Para los americanos siempre fue “un caballero inglés”, un auténtico “gentleman”. Muchos iban a sus conferencias en Estados Unidos, como a las de Stott, sólo para oír su acento. Daba igual lo que dijera. Hablaba como un locutor de la BBC, o como uno de esos actores británicos que hacen películas históricas o fantásticas en Hollywood. Era de “otro mundo”. Un joven profesor inglés afincado desde hace años en América, Carl Trueman, le describe como “el clásico ejemplo de modesto caballero cristiano”, una especie ya inexistente incluso en Gran Bretaña.

Su humildad le hace como a Stott, totalmente carente de sentido de autopromoción, todo lo contrario, a la mayor parte de las celebridades evangélicas estadounidenses. Rara vez hablaba de sí mismo, pero ¿cómo se describía respecto al cristianismo americano?
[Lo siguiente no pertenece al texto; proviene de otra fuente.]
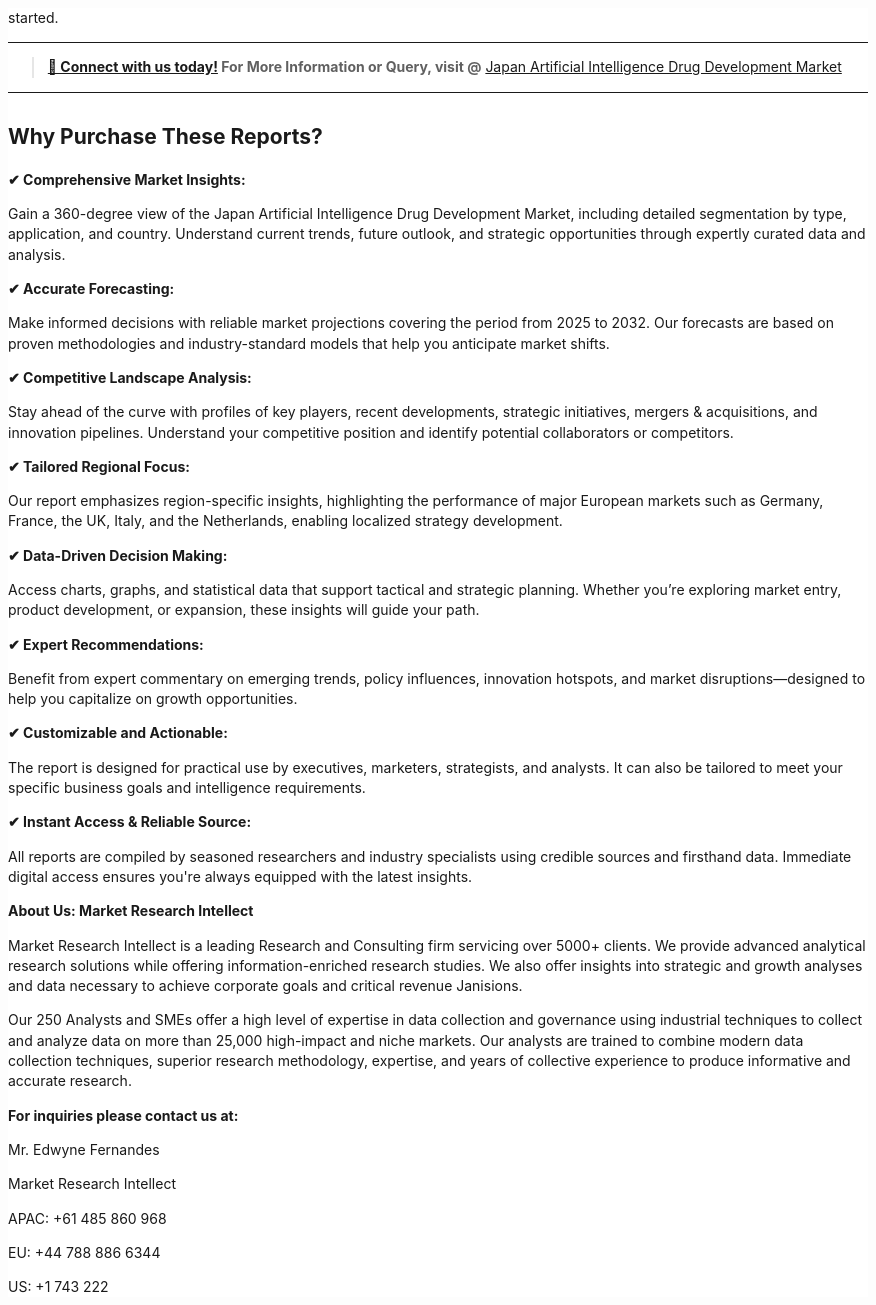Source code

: started.</p><hr /><blockquote><p><span class="font-[700]"><strong><a href="https://www.marketresearchintellect.com/product/global-artificial-intelligence-drug-development-market/?utm_source=Linkedin&utm_medium=805">📩 Connect with us today!</a> For More Information or Query, visit&nbsp;@</strong>&nbsp;</span><span class="font-[700]"><a href="https://www.marketresearchintellect.com/product/global-artificial-intelligence-drug-development-market/?utm_source=Linkedin&utm_medium=805" target="_blank" data-tracking-control-name="article-ssr-frontend-pulse_little-text-block" data-tracking-will-navigate="" data-test-link="">Japan Artificial Intelligence Drug Development Market</a></span></p></blockquote><hr /><h2>Why Purchase These Reports?</h2><p><strong>✔ Comprehensive Market Insights:</strong></p><p>Gain a 360-degree view of the Japan Artificial Intelligence Drug Development Market, including detailed segmentation by type, application, and country. Understand current trends, future outlook, and strategic opportunities through expertly curated data and analysis.</p><p><strong>✔ Accurate Forecasting:</strong></p><p>Make informed decisions with reliable market projections covering the period from 2025 to 2032. Our forecasts are based on proven methodologies and industry-standard models that help you anticipate market shifts.</p><p><strong>✔ Competitive Landscape Analysis:</strong></p><p>Stay ahead of the curve with profiles of key players, recent developments, strategic initiatives, mergers &amp; acquisitions, and innovation pipelines. Understand your competitive position and identify potential collaborators or competitors.</p><p><strong>✔ Tailored Regional Focus:</strong></p><p>Our report emphasizes region-specific insights, highlighting the performance of major European markets such as Germany, France, the UK, Italy, and the Netherlands, enabling localized strategy development.</p><p><strong>✔ Data-Driven Decision Making:</strong></p><p>Access charts, graphs, and statistical data that support tactical and strategic planning. Whether you&rsquo;re exploring market entry, product development, or expansion, these insights will guide your path.</p><p><strong>✔ Expert Recommendations:</strong></p><p>Benefit from expert commentary on emerging trends, policy influences, innovation hotspots, and market disruptions&mdash;designed to help you capitalize on growth opportunities.</p><p><strong>✔ Customizable and Actionable:</strong></p><p>The report is designed for practical use by executives, marketers, strategists, and analysts. It can also be tailored to meet your specific business goals and intelligence requirements.</p><p><strong>✔ Instant Access &amp; Reliable Source:</strong></p><p>All reports are compiled by seasoned researchers and industry specialists using credible sources and firsthand data. Immediate digital access ensures you're always equipped with the latest insights.</p><p><strong><span class="font-[700]">About Us: Market Research Intellect</span></strong></p><p><span class="">Market Research Intellect is a leading Research and Consulting firm servicing over 5000+ clients. We provide advanced analytical research solutions while offering information-enriched research studies.&nbsp;</span>We also offer insights into strategic and growth analyses and data necessary to achieve corporate goals and critical revenue Janisions.</p><p><span class="">Our 250 Analysts and SMEs offer a high level of expertise in data collection and governance using industrial techniques to collect and analyze data on more than 25,000 high-impact and niche markets. Our analysts are trained to combine modern data collection techniques, superior research methodology, expertise, and years of collective experience to produce informative and accurate research.</span></p><p><strong>For inquiries please contact us at:</strong></p><p>Mr. Edwyne Fernandes</p><p>Market Research Intellect</p><p>APAC: +61 485 860 968</p><p>EU: +44 788 886 6344</p><p>US: +1 743 222
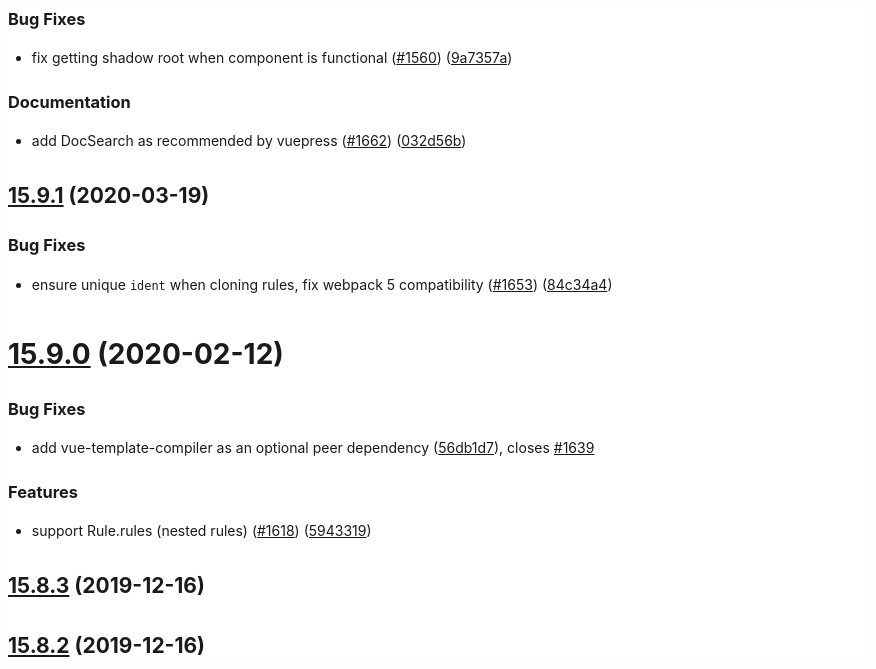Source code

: 
### Bug Fixes

* fix getting shadow root when component is functional ([#1560](https://github.com/vuejs/vue-loader/issues/1560)) ([9a7357a](https://github.com/vuejs/vue-loader/commit/9a7357a))


### Documentation

* add DocSearch as recommended by vuepress ([#1662](https://github.com/vuejs/vue-loader/issues/1662)) ([032d56b](https://github.com/vuejs/vue-loader/commit/032d56b))



<a name="15.9.1"></a>
## [15.9.1](https://github.com/vuejs/vue-loader/compare/v15.9.0...v15.9.1) (2020-03-19)


### Bug Fixes

* ensure unique `ident` when cloning rules, fix webpack 5 compatibility ([#1653](https://github.com/vuejs/vue-loader/issues/1653)) ([84c34a4](https://github.com/vuejs/vue-loader/commit/84c34a4))



<a name="15.9.0"></a>
# [15.9.0](https://github.com/vuejs/vue-loader/compare/v15.8.3...v15.9.0) (2020-02-12)


### Bug Fixes

* add vue-template-compiler as an optional peer dependency ([56db1d7](https://github.com/vuejs/vue-loader/commit/56db1d7)), closes [#1639](https://github.com/vuejs/vue-loader/issues/1639)


### Features

* support Rule.rules (nested rules) ([#1618](https://github.com/vuejs/vue-loader/issues/1618)) ([5943319](https://github.com/vuejs/vue-loader/commit/5943319))



<a name="15.8.3"></a>
## [15.8.3](https://github.com/vuejs/vue-loader/compare/v15.8.2...v15.8.3) (2019-12-16)



<a name="15.8.2"></a>
## [15.8.2](https://github.com/vuejs/vue-loader/compare/v15.8.1...v15.8.2) (2019-12-16)

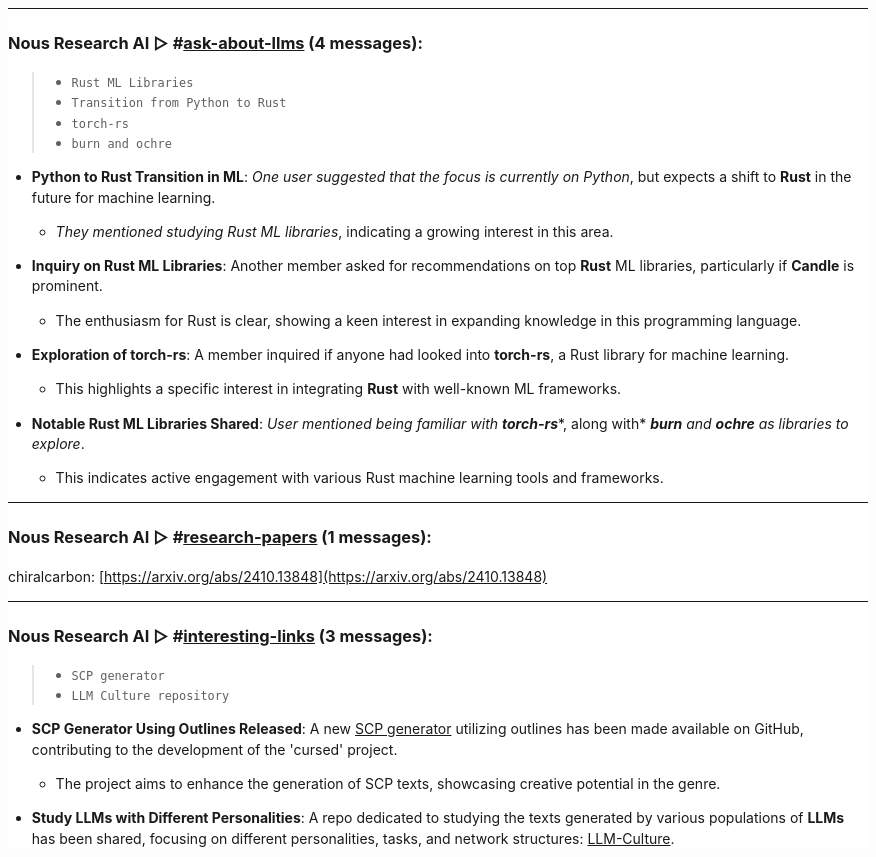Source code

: 
---

### **Nous Research AI ▷ #**[**ask-about-llms**](https://discord.com/channels/1053877538025386074/1154120232051408927/1296626310608715857) (4 messages):

> - `Rust ML Libraries`
> - `Transition from Python to Rust`
> - `torch-rs`
> - `burn and ochre`

- **Python to Rust Transition in ML**: *One user suggested that the focus is currently on Python*, but expects a shift to **Rust** in the future for machine learning.
  
  - *They mentioned studying Rust ML libraries*, indicating a growing interest in this area.
- **Inquiry on Rust ML Libraries**: Another member asked for recommendations on top **Rust** ML libraries, particularly if **Candle** is prominent.
  
  - The enthusiasm for Rust is clear, showing a keen interest in expanding knowledge in this programming language.
- **Exploration of torch-rs**: A member inquired if anyone had looked into **torch-rs**, a Rust library for machine learning.
  
  - This highlights a specific interest in integrating **Rust** with well-known ML frameworks.
- **Notable Rust ML Libraries Shared**: *User mentioned being familiar with* ***torch-rs****, along with* ***burn*** *and* ***ochre*** *as libraries to explore*.
  
  - This indicates active engagement with various Rust machine learning tools and frameworks.

 

---

### **Nous Research AI ▷ #**[**research-papers**](https://discord.com/channels/1053877538025386074/1104063238934626386/) (1 messages):

chiralcarbon: [https://arxiv.org/abs/2410.13848](https://arxiv.org/abs/2410.13848)

---

### **Nous Research AI ▷ #**[**interesting-links**](https://discord.com/channels/1053877538025386074/1132352574750728192/1296612423628886128) (3 messages):

> - `SCP generator`
> - `LLM Culture repository`

- **SCP Generator Using Outlines Released**: A new [SCP generator](https://github.com/dottxt-ai/cursed/tree/main/scp) utilizing outlines has been made available on GitHub, contributing to the development of the 'cursed' project.
  
  - The project aims to enhance the generation of SCP texts, showcasing creative potential in the genre.
- **Study LLMs with Different Personalities**: A repo dedicated to studying the texts generated by various populations of **LLMs** has been shared, focusing on different personalities, tasks, and network structures: [LLM-Culture](https://github.com/flowersteam/LLM-Culture).
  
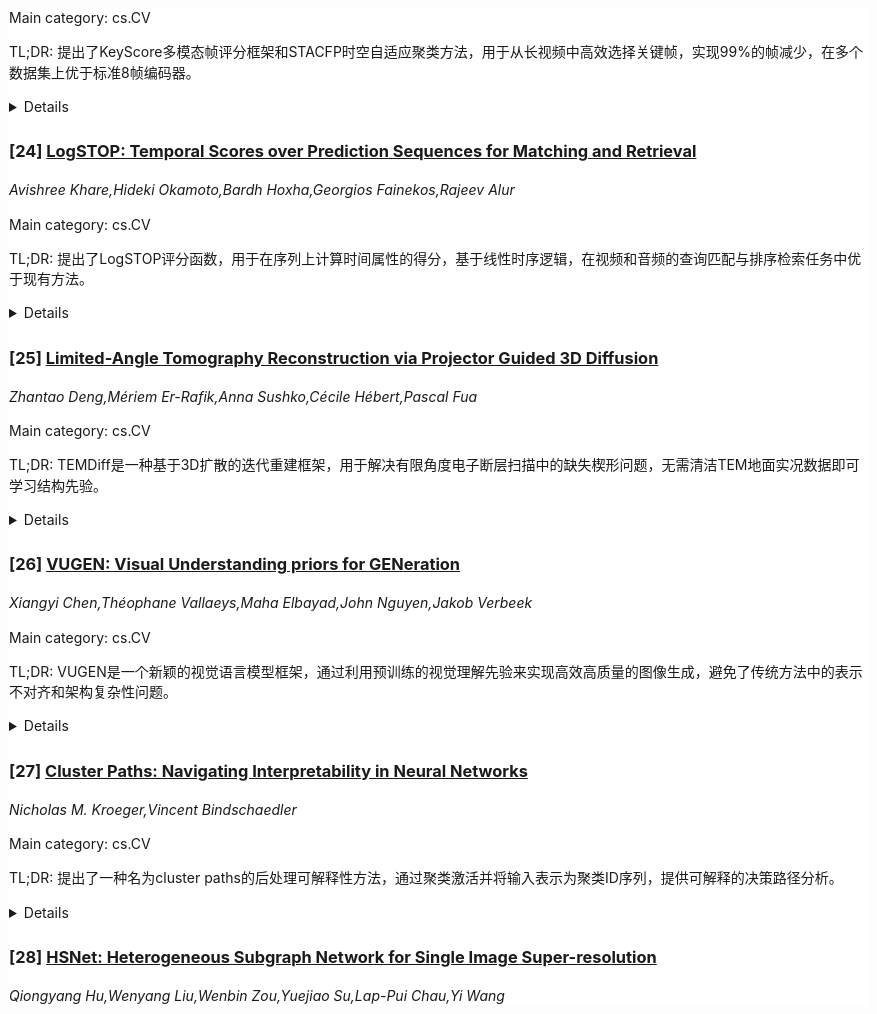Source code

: Main category: cs.CV

TL;DR: 提出了KeyScore多模态帧评分框架和STACFP时空自适应聚类方法，用于从长视频中高效选择关键帧，实现99%的帧减少，在多个数据集上优于标准8帧编码器。


<details><summary>Details</summary></details>


### [24] [LogSTOP: Temporal Scores over Prediction Sequences for Matching and Retrieval](https://arxiv.org/abs/2510.06512)
*Avishree Khare,Hideki Okamoto,Bardh Hoxha,Georgios Fainekos,Rajeev Alur*

Main category: cs.CV

TL;DR: 提出了LogSTOP评分函数，用于在序列上计算时间属性的得分，基于线性时序逻辑，在视频和音频的查询匹配与排序检索任务中优于现有方法。


<details><summary>Details</summary></details>


### [25] [Limited-Angle Tomography Reconstruction via Projector Guided 3D Diffusion](https://arxiv.org/abs/2510.06516)
*Zhantao Deng,Mériem Er-Rafik,Anna Sushko,Cécile Hébert,Pascal Fua*

Main category: cs.CV

TL;DR: TEMDiff是一种基于3D扩散的迭代重建框架，用于解决有限角度电子断层扫描中的缺失楔形问题，无需清洁TEM地面实况数据即可学习结构先验。


<details><summary>Details</summary></details>


### [26] [VUGEN: Visual Understanding priors for GENeration](https://arxiv.org/abs/2510.06529)
*Xiangyi Chen,Théophane Vallaeys,Maha Elbayad,John Nguyen,Jakob Verbeek*

Main category: cs.CV

TL;DR: VUGEN是一个新颖的视觉语言模型框架，通过利用预训练的视觉理解先验来实现高效高质量的图像生成，避免了传统方法中的表示不对齐和架构复杂性问题。


<details><summary>Details</summary></details>


### [27] [Cluster Paths: Navigating Interpretability in Neural Networks](https://arxiv.org/abs/2510.06541)
*Nicholas M. Kroeger,Vincent Bindschaedler*

Main category: cs.CV

TL;DR: 提出了一种名为cluster paths的后处理可解释性方法，通过聚类激活并将输入表示为聚类ID序列，提供可解释的决策路径分析。


<details><summary>Details</summary></details>


### [28] [HSNet: Heterogeneous Subgraph Network for Single Image Super-resolution](https://arxiv.org/abs/2510.06564)
*Qiongyang Hu,Wenyang Liu,Wenbin Zou,Yuejiao Su,Lap-Pui Chau,Yi Wang*

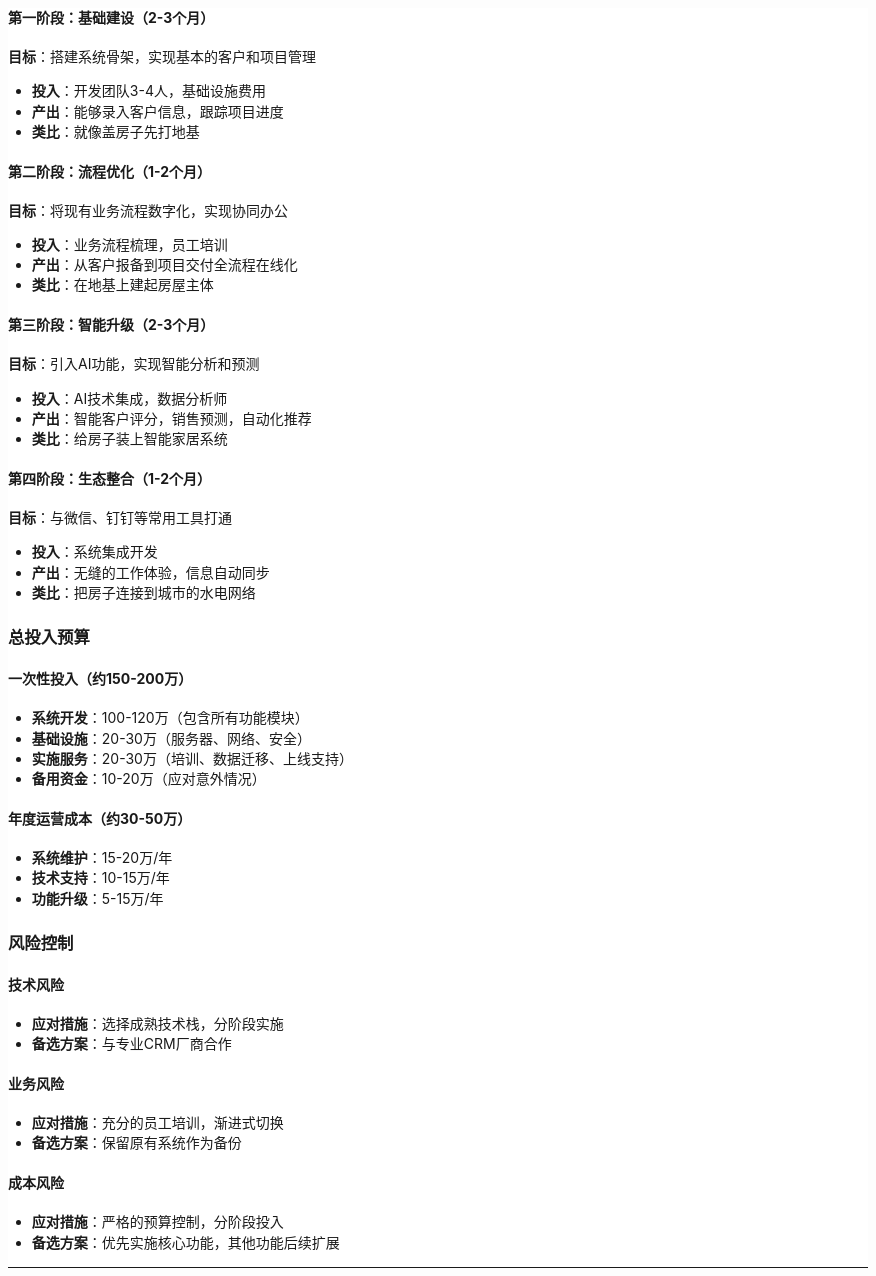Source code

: #### 第一阶段：基础建设（2-3个月）
**目标**：搭建系统骨架，实现基本的客户和项目管理
- **投入**：开发团队3-4人，基础设施费用
- **产出**：能够录入客户信息，跟踪项目进度
- **类比**：就像盖房子先打地基

#### 第二阶段：流程优化（1-2个月）
**目标**：将现有业务流程数字化，实现协同办公
- **投入**：业务流程梳理，员工培训
- **产出**：从客户报备到项目交付全流程在线化
- **类比**：在地基上建起房屋主体

#### 第三阶段：智能升级（2-3个月）
**目标**：引入AI功能，实现智能分析和预测
- **投入**：AI技术集成，数据分析师
- **产出**：智能客户评分，销售预测，自动化推荐
- **类比**：给房子装上智能家居系统

#### 第四阶段：生态整合（1-2个月）
**目标**：与微信、钉钉等常用工具打通
- **投入**：系统集成开发
- **产出**：无缝的工作体验，信息自动同步
- **类比**：把房子连接到城市的水电网络

### 总投入预算

#### 一次性投入（约150-200万）
- **系统开发**：100-120万（包含所有功能模块）
- **基础设施**：20-30万（服务器、网络、安全）
- **实施服务**：20-30万（培训、数据迁移、上线支持）
- **备用资金**：10-20万（应对意外情况）

#### 年度运营成本（约30-50万）
- **系统维护**：15-20万/年
- **技术支持**：10-15万/年
- **功能升级**：5-15万/年

### 风险控制

#### 技术风险
- **应对措施**：选择成熟技术栈，分阶段实施
- **备选方案**：与专业CRM厂商合作

#### 业务风险
- **应对措施**：充分的员工培训，渐进式切换
- **备选方案**：保留原有系统作为备份

#### 成本风险
- **应对措施**：严格的预算控制，分阶段投入
- **备选方案**：优先实施核心功能，其他功能后续扩展

---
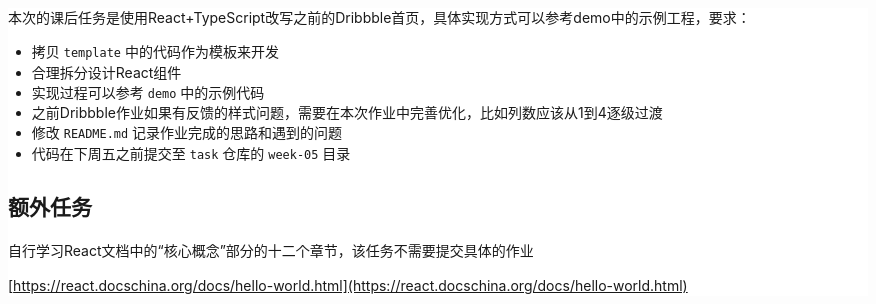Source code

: 本次的课后任务是使用React+TypeScript改写之前的Dribbble首页，具体实现方式可以参考demo中的示例工程，要求：

- 拷贝 `template` 中的代码作为模板来开发
- 合理拆分设计React组件
- 实现过程可以参考 `demo` 中的示例代码
- 之前Dribbble作业如果有反馈的样式问题，需要在本次作业中完善优化，比如列数应该从1到4逐级过渡
- 修改 `README.md` 记录作业完成的思路和遇到的问题
- 代码在下周五之前提交至 `task` 仓库的 `week-05` 目录

## 额外任务

自行学习React文档中的“核心概念”部分的十二个章节，该任务不需要提交具体的作业

[https://react.docschina.org/docs/hello-world.html](https://react.docschina.org/docs/hello-world.html)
En un texto sobre la “inerrancia”, dice: “Más que identificarme como fundamentalista, yo me veo como un puritano”. En otro sobre la interpretación del Canon, escribe: “Mi propósito (como teólogo cristiano) no se expresa correctamente por decir que mantengo un conservadurismo evangélico generalmente reformado, o específicamente anglicano, neo-puritano o de un pietismo interdenominacional”. Él se ve a sí mismo como “primero y sobre todo, un exegeta teológico”.

Su teología es evangélica en el sentido bíblico del término. Como dice Trueman, “sus escritos están entre las más claras y lúcidas declaraciones de ortodoxia que uno pueda encontrar, carentes tanto de la pomposidad como de la piedad anticuaria que caracteriza a otros autores del avivamiento neo-puritano”. En ese sentido conectaba con lo que Ryken llama “los puritanos, como realmente eran”. Su teología es auténticamente devocional. Resiste la falsa satisfacción que da un sentimiento egocéntrico. La autonegación es para él, “condición necesaria para el discipulado”.

El narcisismo que ahora domina Estados Unidos es para él, una señal de “la falta de voluntad para verse a uno mismo como alguien que existe para el placer del Creador, en vez de para establecerse como el centro de todo”. Como Packer solía decir, “el propósito de la vida cristiana es la gloria de Dios, no la nuestra, ya que Él no existe para nosotros, sino nosotros para Él”.